This year I set up my classroom as a base camp to go with the book we are reading by Eric Walters, "Between Heaven and Earth", which is about a grandson's journey to climb Mount Kilimanjaro as a last wish in the will left by his grandfather. I created a signpost for the classroom with the qualities: Courage, Perseverance, Kindness, Imagination, and Teamwork as trail markers. These are the qualities I want to reinforce with my student throughout the year (and they are represented in the story we are reading together).
|my classroom signpost|
|my mural of Mt. Kilimanjaro in progress|
|our base camp reading area|
I had plans in my mind of how life in our "base camp" would unfold, but there has been a learning journey of my own that has been taking place in this new environment. The pace in a middle school seems to move 1000x faster than in did in elementary for me (and confirmed many times in conversation with other educators). Now I know why teachers get more "preps" in middle school. The fact is - you never really feel like you have more time, because you are just too busy to stop and notice it! Much of that time is spent in team meetings and discussions about student needs, or eating because you were helping out with a school sports activity during the lunch hour.
I am finding that teaching in a middle school is requiring a real shift in my thinking and I cannot just automatically apply all of the strategies and routines I have been accustomed to in my teaching at elementary over the past years. I have been trying to develop rapport with my students, set the classroom expectations, and build community with them; but something wasn't jiving early on like it has for me before. I was having a bit of trouble engaging the class as a whole and maintaining continuity throughout the day. For example, on some days I only see some of my students for 2 blocks (a block is approx. 50 mins long) and then they are off to other teachers. How can I follow through with students at the end of the day when I don't have any contact with them later on? I also have a variety of mixed groups: my core class of grade 6/7s, a group of grade 6 students combined together from 2 classes, and my "switch class" which is a group of grade 6/7s from a partner classroom. How do I allow those groups to form identity and community with each other? But none of these factors are really the problem. What needed to change was my thinking around the new schedule, system, and groups of students I was working with.

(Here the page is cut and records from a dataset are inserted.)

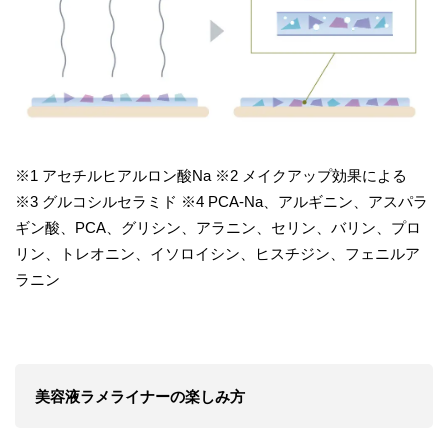
※1 アセチルヒアルロン酸Na ※2 メイクアップ効果による
※3 グルコシルセラミド ※4 PCA-Na、アルギニン、アスパラ
ギン酸、PCA、グリシン、アラニン、セリン、バリン、プロ
リン、トレオニン、イソロイシン、ヒスチジン、フェニルア
ラニン
美容液ラメライナーの楽しみ方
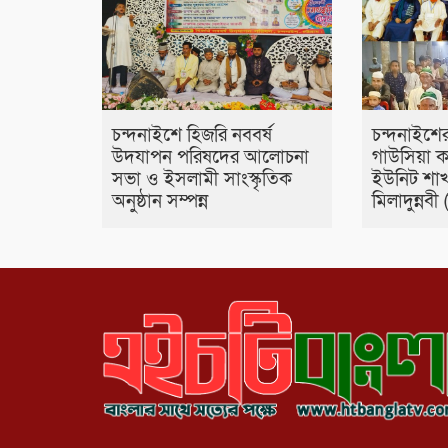
চন্দনাইশে হিজরি নববর্ষ
চন্দনাইশে
উদযাপন পরিষদের আলোচনা
গাউসিয়া ক
সভা ও ইসলামী সাংস্কৃতিক
ইউনিট শা
অনুষ্ঠান সম্পন্ন
মিলাদুন্নবী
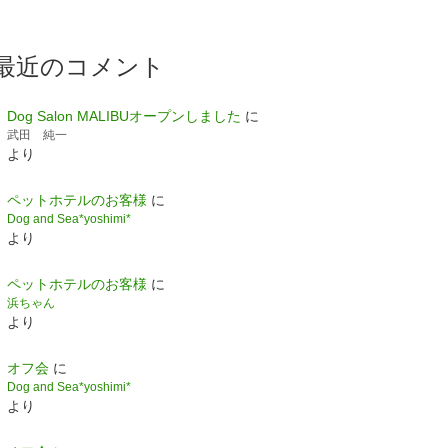
最近のコメント
Dog Salon MALIBUオープンしました
に
武田 純一
より
ペットホテルのお客様
に
Dog and Sea*yoshimi*
より
ペットホテルのお客様
に
浜ちゃん
より
オフ会
に
Dog and Sea*yoshimi*
より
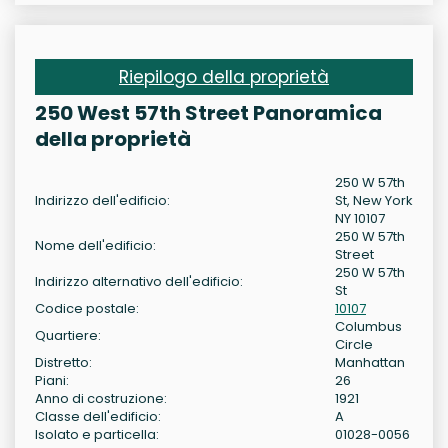
Riepilogo della proprietà
250 West 57th Street Panoramica
della proprietà
250 W 57th
Indirizzo dell'edificio:
St, New York
NY 10107
250 W 57th
Nome dell'edificio:
Street
250 W 57th
Indirizzo alternativo dell'edificio:
St
Codice postale:
10107
Columbus
Quartiere:
Circle
Distretto:
Manhattan
Piani:
26
Anno di costruzione:
1921
Classe dell'edificio:
A
Isolato e particella:
01028-0056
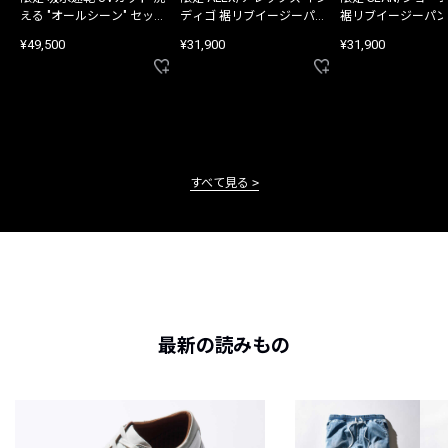
える "オールシーン" セット
ディゴ 裾リブイージーパン
裾リブイージーパン
アップ
ツ
¥49,500
¥31,900
¥31,900
すべて見る
最新の読みもの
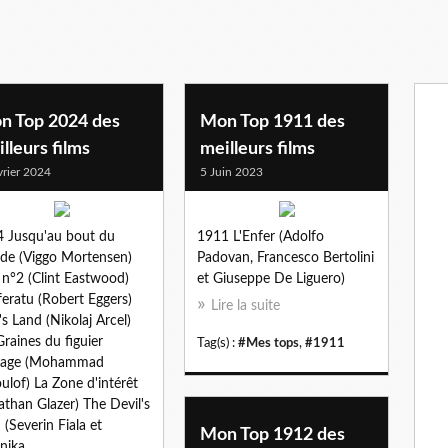
n Top 2024 des
Mon Top 1911 des
lleurs films
meilleurs films
vrier 2024
5 Juin 2023
 Jusqu'au bout du
1911 L'Enfer (Adolfo
e (Viggo Mortensen)
Padovan, Francesco Bertolini
 n°2 (Clint Eastwood)
et Giuseppe De Liguero)
eratu (Robert Eggers)
Lire la suite
's Land (Nikolaj Arcel)
Graines du figuier
Tag(s) :
#Mes tops
,
#1911
vage (Mohammad
ulof) La Zone d'intérêt
athan Glazer) The Devil's
 (Severin Fiala et
Mon Top 1912 des
nika...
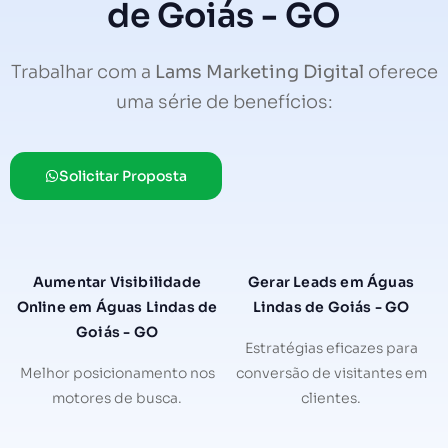
de Goiás - GO
Trabalhar com a
Lams Marketing Digital
oferece
uma série de benefícios:
Solicitar Proposta
Aumentar Visibilidade
Gerar Leads em Águas
Online em Águas Lindas de
Lindas de Goiás - GO
Goiás - GO
Estratégias eficazes para
Melhor posicionamento nos
conversão de visitantes em
motores de busca.
clientes.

Each group I work with is unique and therefore requires something specific and unique from me. So I started to try a few things which brought some order into the chaos (or as it seemed early on to me). I was trying to move directly into a lesson early in the morning with my core 6/7 group and I was facing some resistance in attitudes and a lack of focus in my students. I decided to switch up the start the day with a D.E.A.R. (Drop Everything and Read) time right as the students entered. The change has been quite noticeable and I think the students actually really like it. There is such a hustle-bustle in the halls in the morning with lockers and conversations, and having to rush off to school with a hundred reminders from home, that this morning time allows them to settle in quietly to the day...and then can actually hear a few announcements and reminders from me! This also gives me time to check in with specific students and see how they are doing, and I allow them to catch up on unfinished homework as well, which I think they appreciate:)
I was also having trouble engaging my students in the last block of the day - French. The students have lunch and then "fun" subjects like Tech Ed, Home Ec, Art, Drama/Music; so they are kind of done with academic work at that point, or at least work that was being presented in a boring way! I had been trying to teach them vocabulary and review basics of French conversation etc... Well, it wasn't working. Truth is, I wasn't engaged in it, and silently I was hating it. So I shared this with a colleague, and he suggested trying some games, which after a few "lessons" has totally transformed this time from a nightmare to so much craziness and fun. I actually had the students generate ideas for games and now the vocabulary seems less like a chore or more dynamic:)
Reflecting on my days, I began to recognize that the small moments beyond and around the teaching are critically important to forming the relationships I want to with my students. I have always known this; but we are often challenged in the things that we think we are doing well at, aren't we? Rather than trying to get all their attention after they have entered the room, I have begun to greet my students every time as they enter (and leave) the room by simply finding something to connect with them on personally. I know this something we expect from teachers in general; but even more important I am finding at middle school. That brief moment of commenting on their wardrobe, or a helpful attitude they demonstrated, asking a question about something they did last night, making a joke, or just wishing them a good weekend, makes a real difference to them in their day. For some, it might be the only true interaction they get with an adult on some days! Proactive and interactive engagement is always more effective and efficient than reactive and corrective behaviour management! You can quote me on that if you want:)
I have really begun to settle into the rhythm and flow of my new middle school, I am working harder than ever it seems. One day in my weekend is often devoted to marking and planning for the week ahead. Having admitted to that, I must acknowledge that I feel invigorated again in my teaching, and I have no desire to "go back" to where I was. I was just getting way too bored and needed a change of routine. I guess I am getting exactly what I wanted and asked for in my new position. I see that there is no problem that cannot be overcome with a good dose of reflection and assistance from my new team of teachers, admin, and students. I am using the qualities of courage, perseverance, kindness, imagination and teamwork to help me continue on with success. Maybe I should say that I have not just survived, but that I am thriving and growing in my new environment! And as always, I am thankful.